None of that helps I guess when it comes to the end, when it’s all over.
Which makes me regret in some ways that I never got lost. Had I taken that advice imagine the adventures that I might have enjoyed. Not that I have not had my fair share. I have, but there could have been more.
I have been to the Middle East, Europe, Scandinavia and on the North Sea perched on the shuddering steel platforms of rigs pumping oil from under the seabed to Norway. I have been to North America, the Grand Canyon, New York, Washington and San Francisco and to South America, Sao Paulo, the Amazon, Rio. Closer to home I have been to the Comoros, Mauritius, Zimbabwe and Namibia and Swaziland. And I have been rover, I have walked alone, hiked a hundred highways *but I have never ever been lost.
Once in Venice I ducked down an alleyway and for a while, could not find my way back through the maze of canals. And then there was that time in Athens when I was so excited to be there that I dumped my backpack in a youth hostel headed for the ancient hills, then could, not for the life of me, find my way home.
There were a couple of minutes of sheer panic, then street by street I managed to find my way back, seizing on vague landmarks like handholds on a vertical face. I was too panicked, (my passport, my money, my tickets all in my backpack at the hostel ) to abandon myself, like Socrates, to my fate.

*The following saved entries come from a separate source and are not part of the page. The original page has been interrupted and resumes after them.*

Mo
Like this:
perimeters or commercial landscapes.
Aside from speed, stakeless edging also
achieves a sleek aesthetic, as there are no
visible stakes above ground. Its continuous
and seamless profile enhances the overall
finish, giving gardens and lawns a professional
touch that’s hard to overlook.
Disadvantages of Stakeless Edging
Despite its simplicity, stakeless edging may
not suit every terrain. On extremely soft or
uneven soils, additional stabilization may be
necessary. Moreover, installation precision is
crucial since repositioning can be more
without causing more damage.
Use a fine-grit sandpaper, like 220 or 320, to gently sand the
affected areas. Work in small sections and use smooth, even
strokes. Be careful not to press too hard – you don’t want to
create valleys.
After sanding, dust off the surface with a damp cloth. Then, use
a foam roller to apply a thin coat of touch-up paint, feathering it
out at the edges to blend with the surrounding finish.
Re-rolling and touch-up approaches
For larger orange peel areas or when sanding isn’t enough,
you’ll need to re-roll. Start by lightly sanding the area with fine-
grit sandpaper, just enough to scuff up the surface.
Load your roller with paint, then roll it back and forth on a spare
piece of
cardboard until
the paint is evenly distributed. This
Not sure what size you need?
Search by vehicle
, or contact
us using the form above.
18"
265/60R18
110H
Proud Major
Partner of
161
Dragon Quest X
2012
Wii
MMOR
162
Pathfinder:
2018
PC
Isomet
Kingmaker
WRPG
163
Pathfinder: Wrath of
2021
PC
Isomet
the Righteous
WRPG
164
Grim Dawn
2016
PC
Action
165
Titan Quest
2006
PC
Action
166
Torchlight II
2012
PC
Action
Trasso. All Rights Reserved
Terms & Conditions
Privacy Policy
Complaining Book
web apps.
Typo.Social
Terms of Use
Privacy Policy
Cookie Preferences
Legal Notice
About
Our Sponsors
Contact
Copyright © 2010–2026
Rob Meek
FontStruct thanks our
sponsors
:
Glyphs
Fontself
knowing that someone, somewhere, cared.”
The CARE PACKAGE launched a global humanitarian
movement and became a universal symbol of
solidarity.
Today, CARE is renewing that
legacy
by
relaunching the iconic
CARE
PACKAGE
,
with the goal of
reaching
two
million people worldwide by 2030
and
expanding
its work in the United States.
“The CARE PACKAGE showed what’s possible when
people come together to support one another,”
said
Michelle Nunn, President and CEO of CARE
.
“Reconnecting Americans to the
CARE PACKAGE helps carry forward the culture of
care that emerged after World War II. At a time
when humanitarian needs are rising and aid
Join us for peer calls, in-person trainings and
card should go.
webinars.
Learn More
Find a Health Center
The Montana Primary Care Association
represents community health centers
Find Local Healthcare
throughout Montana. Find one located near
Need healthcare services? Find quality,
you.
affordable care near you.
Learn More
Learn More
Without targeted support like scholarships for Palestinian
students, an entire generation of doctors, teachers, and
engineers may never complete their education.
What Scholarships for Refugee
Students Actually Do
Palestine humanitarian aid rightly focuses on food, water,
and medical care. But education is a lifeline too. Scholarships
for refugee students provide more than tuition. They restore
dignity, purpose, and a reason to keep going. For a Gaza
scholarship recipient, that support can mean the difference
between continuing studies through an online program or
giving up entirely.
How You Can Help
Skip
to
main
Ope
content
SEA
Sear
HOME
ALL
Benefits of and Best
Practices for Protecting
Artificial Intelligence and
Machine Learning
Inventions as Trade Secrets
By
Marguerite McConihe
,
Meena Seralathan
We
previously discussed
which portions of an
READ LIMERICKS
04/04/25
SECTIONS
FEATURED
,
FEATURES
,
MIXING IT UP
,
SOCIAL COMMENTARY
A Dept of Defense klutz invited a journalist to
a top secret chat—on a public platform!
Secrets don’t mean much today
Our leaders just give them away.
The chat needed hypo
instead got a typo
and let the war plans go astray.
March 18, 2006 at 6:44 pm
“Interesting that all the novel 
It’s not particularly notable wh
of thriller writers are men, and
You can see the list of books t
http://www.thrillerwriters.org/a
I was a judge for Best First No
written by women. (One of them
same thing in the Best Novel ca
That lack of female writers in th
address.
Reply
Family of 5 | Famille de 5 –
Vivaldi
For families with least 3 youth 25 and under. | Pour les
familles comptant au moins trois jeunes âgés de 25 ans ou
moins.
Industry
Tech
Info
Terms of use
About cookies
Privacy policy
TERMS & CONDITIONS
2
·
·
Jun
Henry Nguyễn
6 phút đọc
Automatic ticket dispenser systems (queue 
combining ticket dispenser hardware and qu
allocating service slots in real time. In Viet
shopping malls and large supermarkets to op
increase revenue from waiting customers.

Now days, according to an article in the Cape Times you need technology to get lost. All you have to do, apparently, is be Swedish and type Carpi instead of Capri into your GPS and travel on oblivious. But that not it. Perhaps abandonment, rather than lost is the term I ought to use.
Those who abandon themselves to life, thrilling to the living of it, are those who thrive while those of us who are content to be found standing at the sidelines watching, are voyeurs each one, living our lives vicariously. Why else the crowds drawn to the gladiators, to the bullfights to the rugby, to rock concerts, or staring up at a man on a wire dancing between twin towers a mile high while New York stretches and yawns at dawn.
Is it because we thrive on how they abandon themselves, thrill at how they are totally lost in what they are doing to the exclusion of everything else; abandoned to life itself? Maybe. So then get lost!
* I have been rover, I have walked alone, and hiked a hundred highways credit Frank Sinatra, Love’s Been Good To Me.”
This column appeared in the Cape Times on 3 August 2009.